Case: 11-30939 Document: 00511900341 Page: 1 Date Filed: 06/26/2012
IN THE UNITED STATES COURT OF APPEALS
FOR THE FIFTH CIRCUIT United States Court of Appeals
Fifth Circuit
FILED
June 26, 2012
No. 11-30939
Summary Calendar Lyle W. Cayce
Clerk
UNITED STATES OF AMERICA,
Plaintiff-Appellee
v.
GUY MANNING, JR.,
Defendant-Appellant
Appeal from the United States District Court
for the Eastern District of Louisiana
USDC No. 2:09-CR-296-1
Before REAVLEY, SMITH, and PRADO, Circuit Judges.
PER CURIAM:*
Guy Manning, Jr., appeals from his guilty plea convictions for two counts
of being a felon in possession of a firearm (Counts One and Three), one count of
possession with intent to distribute a quantity of cocaine hydrochloride (Count
Two), and one count of possession of a firearm in furtherance of a drug
trafficking crime (Count Four). As he did in district court, he argues on appeal
that the district court erred by increasing his sentence pursuant to U.S.S.G.
§ 2K2.1(b)(1)(A) because the offense involved four firearms and pursuant to
*
Pursuant to 5TH CIR. R. 47.5, the court has determined that this opinion should not
be published and is not precedent except under the limited circumstances set forth in 5TH CIR.
R. 47.5.4.
Case: 11-30939 Document: 00511900341 Page: 2 Date Filed: 06/26/2012
No. 11-30939
§ 2K2.1(b)(4)(B) because one of the firearms had an obliterated serial number.

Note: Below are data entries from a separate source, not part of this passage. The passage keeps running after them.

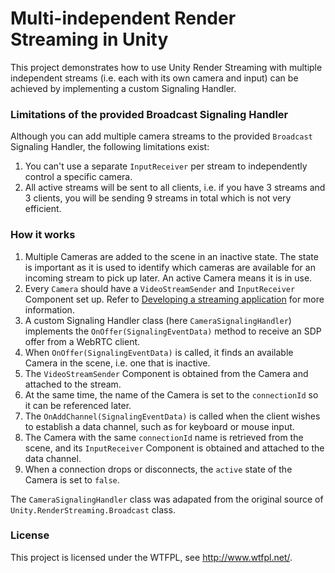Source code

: # Multi-independent Render Streaming in Unity

This project demonstrates how to use Unity Render Streaming with multiple independent streams (i.e. each with its own camera and input) can be achieved by implementing a custom Signaling Handler.

### Limitations of the provided Broadcast Signaling Handler

Although you can add multiple camera streams to the provided `Broadcast` Signaling Handler, the following limitations exist:

1. You can't use a separate `InputReceiver` per stream to independently control a specific camera.
2. All active streams will be sent to all clients, i.e. if you have 3 streams and 3 clients, you will be sending 9 streams in total which is not very efficient.

### How it works

1. Multiple Cameras are added to the scene in an inactive state. The state is important as it is used to identify which cameras are available for an incoming stream to pick up later. An active Camera means it is in use.
2. Every `Camera` should have a `VideoStreamSender` and `InputReceiver` Component set up. Refer to [Developing a streaming application](https://docs.unity3d.com/Packages/com.unity.renderstreaming@3.1/manual/dev-streaming-app-intro.html) for more information.
3. A custom Signaling Handler class (here `CameraSignalingHandler`) implements the `OnOffer(SignalingEventData)` method to receive an SDP offer from a WebRTC client.
4. When `OnOffer(SignalingEventData)` is called, it finds an available Camera in the scene, i.e. one that is inactive.
5. The `VideoStreamSender` Component is obtained from the Camera and attached to the stream.
6. At the same time, the name of the Camera is set to the `connectionId` so it can be referenced later.
7. The `OnAddChannel(SignalingEventData)` is called when the client wishes to establish a data channel, such as for keyboard or mouse input.
8. The Camera with the same `connectionId` name is retrieved from the scene, and its `InputReceiver` Component is obtained and attached to the data channel.
9. When a connection drops or disconnects, the `active` state of the Camera is set to `false`.

The `CameraSignalingHandler` class was adapated from the original source of `Unity.RenderStreaming.Broadcast` class.

### License

This project is licensed under the WTFPL, see http://www.wtfpl.net/.
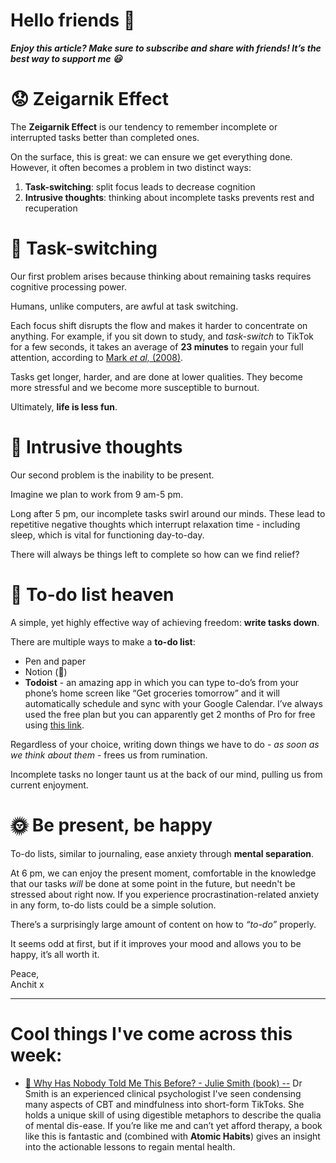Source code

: **Hello friends 💙**
===================

***Enjoy this article? Make sure to subscribe and share with friends! It’s the best way to support me 😃***

😟 Zeigarnik Effect
==================

The **Zeigarnik Effect** is our tendency to remember incomplete or interrupted tasks better than completed ones.

On the surface, this is great: we can ensure we get everything done. However, it often becomes a problem in two distinct ways:

1. **Task-switching**: split focus leads to decrease cognition
2. **Intrusive thoughts**: thinking about incomplete tasks prevents rest and recuperation

👥 Task-switching
================

Our first problem arises because thinking about remaining tasks requires cognitive processing power. 

Humans, unlike computers, are awful at task switching. 

Each focus shift disrupts the flow and makes it harder to concentrate on anything. For example, if you sit down to study, and *task-switch* to TikTok for a few seconds, it takes an average of **23 minutes** to regain your full attention, according to [Mark *et al,* (2008)](https://www.ics.uci.edu/~gmark/chi08-mark.pdf). 

Tasks get longer, harder, and are done at lower qualities. They become more stressful and we become more susceptible to burnout. 

Ultimately, **life is less fun**.

💭 Intrusive thoughts
====================

Our second problem is the inability to be present.

Imagine we plan to work from 9 am-5 pm.

Long after 5 pm, our incomplete tasks swirl around our minds. These lead to repetitive negative thoughts which interrupt relaxation time - including sleep, which is vital for functioning day-to-day.

There will always be things left to complete so how can we find relief?

👼 To-do list heaven
===================

A simple, yet highly effective way of achieving freedom: **write tasks down**.

There are multiple ways to make a **to-do list**:

* Pen and paper
* Notion (🤢)
* **Todoist** - an amazing app in which you can type to-do’s from your phone’s home screen like “Get groceries tomorrow” and it will automatically schedule and sync with your Google Calendar. I’ve always used the free plan but you can apparently get 2 months of Pro for free using [this link](https://todoist.com/r/anchit97123_torgfj).

Regardless of your choice, writing down things we have to do - *as soon as we think about them* - frees us from rumination.

Incomplete tasks no longer taunt us at the back of our mind, pulling us from current enjoyment.

🌞 Be present, be happy
======================

To-do lists, similar to journaling, ease anxiety through **mental separation**. 

At 6 pm, we can enjoy the present moment, comfortable in the knowledge that our tasks *will* be done at some point in the future, but needn't be stressed about right now. If you experience procrastination-related anxiety in any form, to-do lists could be a simple solution.

There’s a surprisingly large amount of content on how to *“to-do”* properly.

It seems odd at first, but if it improves your mood and allows you to be happy, it’s all worth it.

Peace,  
Anchit x



---

Cool things I've come across this week:
=======================================

* [📕 Why Has Nobody Told Me This Before? - Julie Smith (book) --](https://www.amazon.co.uk/dp/B08YVS7L16/ref=dp-kindle-redirect?_encoding=UTF8&btkr=1) Dr Smith is an experienced clinical psychologist I've seen condensing many aspects of CBT and mindfulness into short-form TikToks. She holds a unique skill of using digestible metaphors to describe the qualia of mental dis-ease. If you’re like me and can’t yet afford therapy, a book like this is fantastic and (combined with **Atomic Habits**) gives an insight into the actionable lessons to regain mental health.
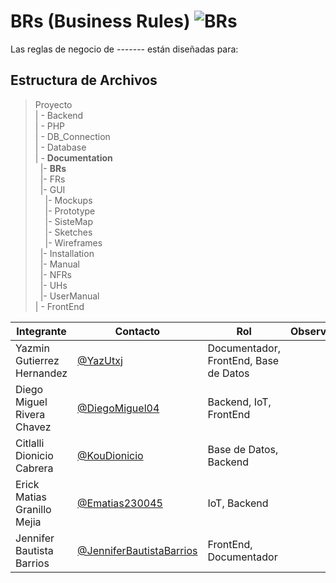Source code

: # BRs (Business Rules) ![BRs](https://img.shields.io/badge/Microsoft_Word-2B579A?style=for-the-badge&logo=microsoft-word&logoColor=white)


Las reglas de negocio de ------- están diseñadas para:

<!-- 1. **Eficiencia y Precisión en el Reporte de Incidentes:**

 - Permitir a los ciudadanos reportar problemas relacionados con el agua de manera sencilla y precisa.
 - Asegurar que los datos reportados sean validados y utilizados para tomar decisiones informadas.
   
2. **Gestión de Acceso y Roles de Usuario:**

- Definir claramente los diferentes roles de usuario (ciudadanos, administradores, autoridades) y sus respectivos permisos y responsabilidades.
- Asegurar que cada usuario tenga acceso solo a la información y funcionalidades relevantes para su rol.

3. **Seguridad y Privacidad de la Información:**

- Proteger los datos personales y sensibles de los usuarios mediante protocolos de seguridad robustos.
- Usar los datos recopilados únicamente para mejorar la gestión de los recursos hídricos y la planificación estratégica.

4. **Transparencia y Responsabilidad:**

- Mantener un sistema transparente donde los usuarios puedan ver el estado de sus reportes y las acciones tomadas.
- Fomentar la responsabilidad entre las autoridades locales y los ciudadanos para una mejor gestión del agua.

**Estas reglas de negocio son fundamentales para el éxito de AQUA-VIDA, asegurando que la plataforma no solo cumpla con su propósito, sino que también se mantenga confiable, segura y útil para todos los usuarios involucrados.** -->
## Estructura de Archivos

>Proyecto<br>
>| - Backend <br>
>| - PHP<br>
>| - DB_Connection<br>
>| - Database<br>
>| - **Documentation**<br>
> &nbsp;&nbsp;|- **BRs**<br>
> &nbsp;&nbsp;|- FRs<br>
> &nbsp;&nbsp;|- GUI<br>
> &nbsp;&nbsp;&nbsp;&nbsp;|- Mockups<br>
> &nbsp;&nbsp;&nbsp;&nbsp;|- Prototype<br>
> &nbsp;&nbsp;&nbsp;&nbsp;|- SisteMap<br>
> &nbsp;&nbsp;&nbsp;&nbsp;|- Sketches<br>
> &nbsp;&nbsp;&nbsp;&nbsp;|- Wireframes<br>
> &nbsp;&nbsp;|- Installation<br>
> &nbsp;&nbsp;|- Manual<br>
> &nbsp;&nbsp;|- NFRs<br>
> &nbsp;&nbsp;|- UHs<br>
> &nbsp;&nbsp;|- UserManual<br>
>| - FrontEnd <br>


|Integrante|Contacto|Rol|Observaciones|
|------------|--------|---|---|
|Yazmin Gutierrez Hernandez|[@YazUtxj](https://github.com/YazUtxj)|Documentador, FrontEnd, Base de Datos||
|Diego Miguel Rivera Chavez|[@DiegoMiguel04](https://github.com/DiegoMiguel04)|Backend, IoT, FrontEnd| |
|Citlalli Dionicio Cabrera|[@KouDionicio](https://github.com/KouDionicio)|Base de Datos, Backend| |
|Erick Matias Granillo Mejia|[@Ematias230045](https://github.com/Ematias230045)|IoT, Backend| |
|Jennifer Bautista Barrios|[@JenniferBautistaBarrios](https://github.com/JenniferBautistaBarrios)|FrontEnd, Documentador| |
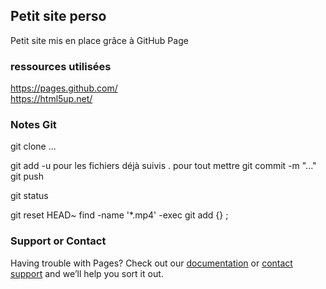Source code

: ## Petit site perso

Petit site mis en place grâce à GitHub Page

### ressources utilisées

https://pages.github.com/  <br>
https://html5up.net/


### Notes Git

git clone ...

git add <fichers>
	-u pour les fichiers déjà suivis
	. pour tout mettre
git commit -m "..."
git push

git status

git reset HEAD~
find -name '*.mp4' -exec git add {} \;


### Support or Contact

Having trouble with Pages? Check out our [documentation](https://help.github.com/categories/github-pages-basics/) or [contact support](https://github.com/contact) and we’ll help you sort it out.
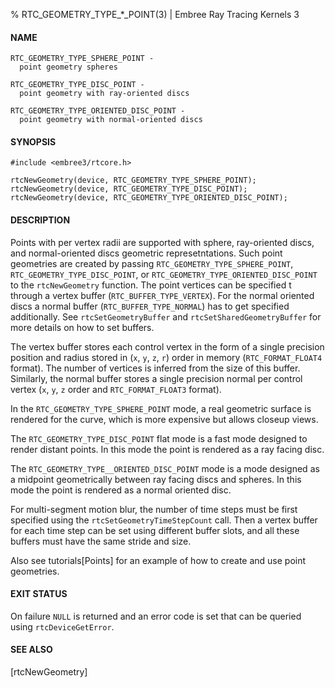 % RTC_GEOMETRY_TYPE_*_POINT(3) | Embree Ray Tracing Kernels 3

#### NAME

    RTC_GEOMETRY_TYPE_SPHERE_POINT -
      point geometry spheres

    RTC_GEOMETRY_TYPE_DISC_POINT -
      point geometry with ray-oriented discs

    RTC_GEOMETRY_TYPE_ORIENTED_DISC_POINT -
      point geometry with normal-oriented discs

#### SYNOPSIS

    #include <embree3/rtcore.h>

    rtcNewGeometry(device, RTC_GEOMETRY_TYPE_SPHERE_POINT);
    rtcNewGeometry(device, RTC_GEOMETRY_TYPE_DISC_POINT);
    rtcNewGeometry(device, RTC_GEOMETRY_TYPE_ORIENTED_DISC_POINT);

#### DESCRIPTION

Points with per vertex radii are supported with sphere, ray-oriented
discs, and normal-oriented discs geometric represetntations. Such
point geometries are
created by passing `RTC_GEOMETRY_TYPE_SPHERE_POINT`,
`RTC_GEOMETRY_TYPE_DISC_POINT`, or
`RTC_GEOMETRY_TYPE_ORIENTED_DISC_POINT` to the `rtcNewGeometry`
function. The point vertices can be specified t through a vertex
buffer (`RTC_BUFFER_TYPE_VERTEX`). For the normal oriented discs
a normal buffer (`RTC_BUFFER_TYPE_NORMAL`) has to get specified
additionally. See `rtcSetGeometryBuffer` and
`rtcSetSharedGeometryBuffer` for more details on how to set buffers.

The vertex buffer stores each control vertex in the form of a single
precision position and radius stored in (`x`, `y`, `z`, `r`) order in
memory (`RTC_FORMAT_FLOAT4` format). The number of vertices is
inferred from the size of this buffer. Similarly, the normal buffer
stores a single precision normal per control vertex (`x`, `y`, `z`
order and `RTC_FORMAT_FLOAT3` format).

In the `RTC_GEOMETRY_TYPE_SPHERE_POINT` mode, a real geometric
surface is rendered for the curve, which is more expensive but allows
closeup views.

The `RTC_GEOMETRY_TYPE_DISC_POINT` flat mode is a fast mode designed to
render distant points. In this mode the point is rendered as a ray
facing disc.

The `RTC_GEOMETRY_TYPE__ORIENTED_DISC_POINT` mode is a mode designed as
a midpoint geometrically between ray facing discs and spheres.  In this
mode the point is rendered as a normal oriented disc.

For multi-segment motion blur, the number of time steps must be first
specified using the `rtcSetGeometryTimeStepCount` call. Then a vertex
buffer for each time step can be set using different buffer slots, and
all these buffers must have the same stride and size.

Also see tutorials[Points] for an example of how to create and
use point geometries.

#### EXIT STATUS

On failure `NULL` is returned and an error code is set that can be
queried using `rtcDeviceGetError`.

#### SEE ALSO

[rtcNewGeometry]

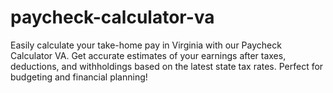 # paycheck-calculator-va
Easily calculate your take-home pay in Virginia with our Paycheck Calculator VA. Get accurate estimates of your earnings after taxes, deductions, and withholdings based on the latest state tax rates. Perfect for budgeting and financial planning!

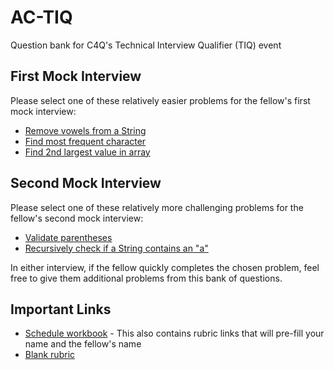# AC-TIQ
Question bank for C4Q's Technical Interview Qualifier (TIQ) event


## First Mock Interview
Please select one of these relatively easier problems for the fellow's
first mock interview:
* [Remove vowels from a String](first-interview-questions/disemvowel.md)
* [Find most frequent character](first-interview-questions/most-frequent-char.md)
* [Find 2nd largest value in array](first-interview-questions/second-largest.md)


## Second Mock Interview
Please select one of these relatively more challenging problems for the 
fellow's second mock interview:
* [Validate parentheses](second-interview-questions/validate-parentheses.md)
* [Recursively check if a String contains an "a"](second-interview-questions/recursive-check-for-a.md)


In either interview, if the fellow quickly completes the chosen problem,
feel free to give them additional problems from this bank of questions.

## Important Links
* [Schedule workbook](https://drive.google.com/open?id=1JAcyqMqrJS7yKYA3Jkpzc6Ydx79I517C3uN7g9LsGNo) - This also contains rubric links that will pre-fill your name and the fellow's name
* [Blank rubric](https://goo.gl/forms/jtdEv9joXbjP8IcC2)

He asserts that those two adjustments were prohibited pursuant to the
commentary for U.S.S.G. § 2K2.4, which governed Count Four. We review the
district court’s interpretation or application of the Guidelines de novo and its
factual findings for clear error. United States v. Cisneros-Gutierrez, 517 F.3d
751, 764 (5th Cir. 2008).
“If a sentence under this guideline is imposed in conjunction with a
sentence for an underlying offense, do not apply any specific offense
characteristic for possession, brandishing, use, or discharge of an explosive or
firearm when determining the sentence for the underlying offense.” § 2K2.4,
comment. (n.4). Even if it is assumed that Count One or Three qualified as an
underlying offense for purposes of that commentary, the district court correctly
concluded that the application of those adjustments did not constitute
impermissible double counting because those adjustments were not based upon
the conduct listed in that commentary. See United States v. Terrell, 608 F.3d
679, 683 (10th Cir. 2010); United States v. Smith, 196 F.3d 676, 683 (6th Cir.
1999).
The judgment of the district court is AFFIRMED.